Updated

If Warren Buffett's $37 billion gift to charity last week made your annual $50 contribution to PBS feel a little puny by comparison, take heart. Even if you're merely affluent, you can have your own charitable "foundation" and, unlike Buffett, you can even name it after yourself.

The tool you'll want is known as a donor-advised fund, and here's how it works:

You set up a fund and contribute cash or other assets like stocks and bonds. You take a tax deduction the year you make the contribution but you can distribute the assets to charity when and as you see fit.

In the meantime, you can invest those assets so they grow tax-free in the fund, giving you even more money to donate when the time is right.

You manage all your contributions through one account and you do it all online so you can see to whom you've given and how much, and it will make it much easier to figure your deductions at tax time.

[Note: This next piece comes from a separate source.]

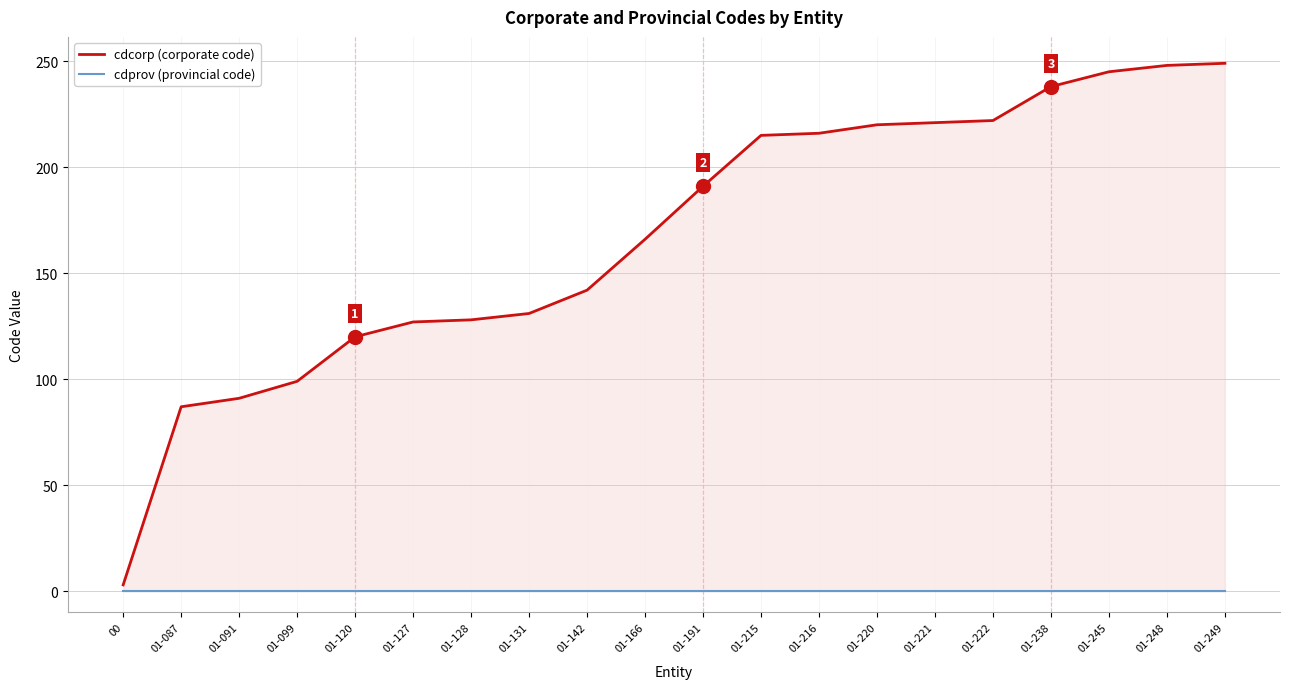

At how many categories does at least one series exceed 103?

16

How do you set up a donor-advised fund? For-profit financial services firms are increasingly popular as fund administrators because of the range of service sand investment options they offer.

Fidelity runs the largest donor advised fund but T. Rowe Price, Vanguard and Schwab also have them. All require a minimum deposit of $10,000 and charge less than 1% of assets each year in fees.

Community foundations, churches and universities may also run funds and ask you to allocate a certain portion of the proceeds to their institution.

Knight Kiplinger, editor-in-chief of Kiplinger's Personal Finance magazine, went with Fidelity because the company is flexible about what assets can be deposited. He gives away mostly shares of his family's publishing company, which are not publicly traded.

Typically, he says, you deposit appreciated assets like stock, which the fund sells and immediately invests the proceeds in mutual funds or money markets. To donate, he simply goes online, punches in a password and makes a distribution to any IRS-qualified charity.

You can also pass your fund on to your heirs as a way to maintain a history of family giving.